Problem to work on
Copy out the rows below, starting with the line that contains "increase at (59, 187): increase -> election" and continuing through the end of the rows. Leave the pictures out of your answer.

•••••

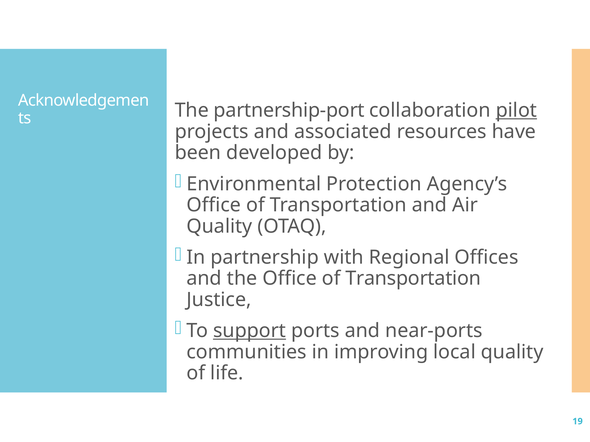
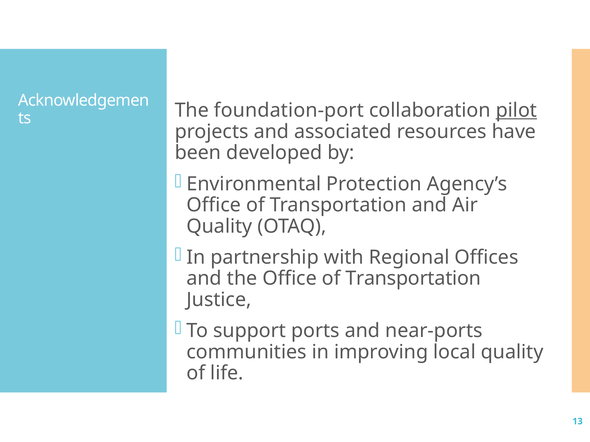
partnership-port: partnership-port -> foundation-port
support underline: present -> none
19: 19 -> 13
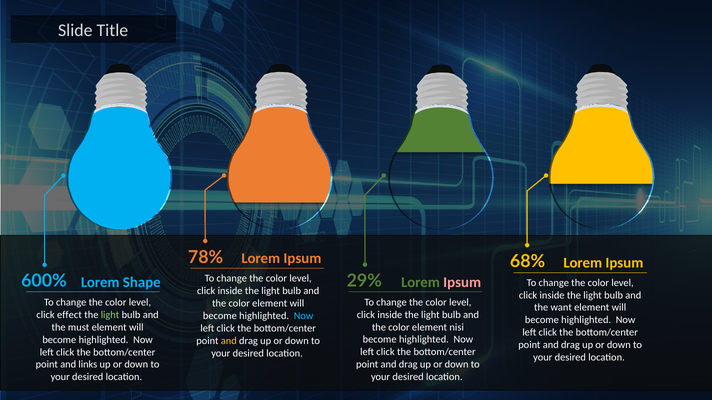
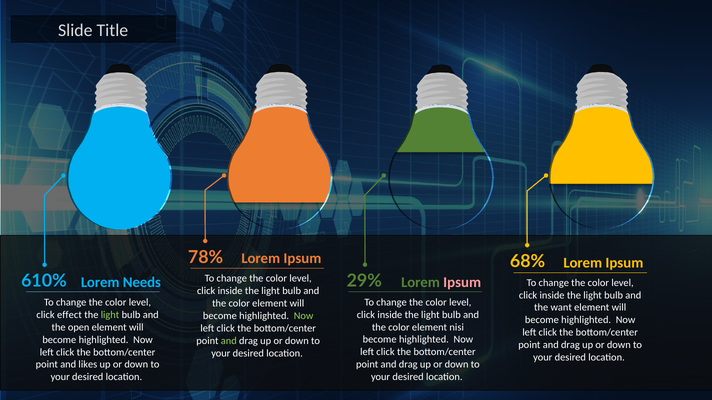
600%: 600% -> 610%
Shape: Shape -> Needs
Now at (304, 316) colour: light blue -> light green
must: must -> open
and at (229, 341) colour: yellow -> light green
links: links -> likes
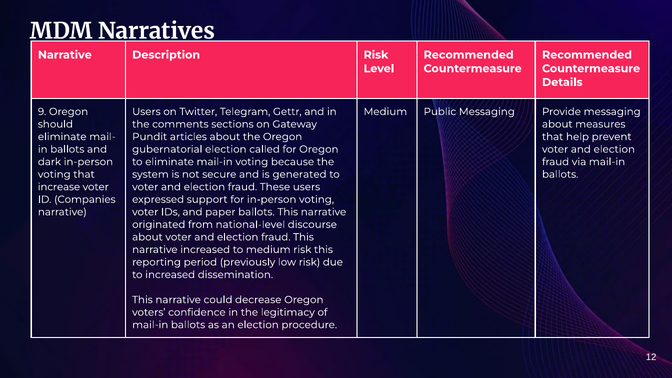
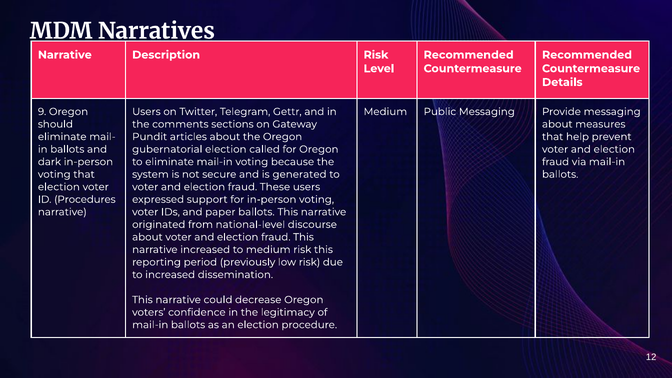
increase at (59, 187): increase -> election
Companies: Companies -> Procedures
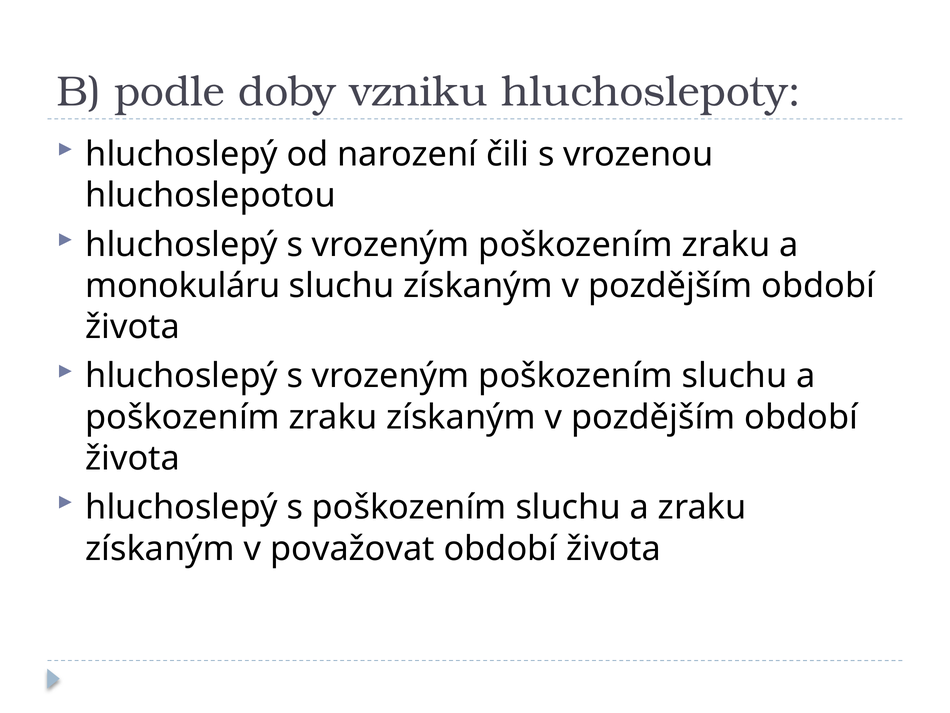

•••••

Solution to this problem
increase at (59, 187): increase -> election
Companies: Companies -> Procedures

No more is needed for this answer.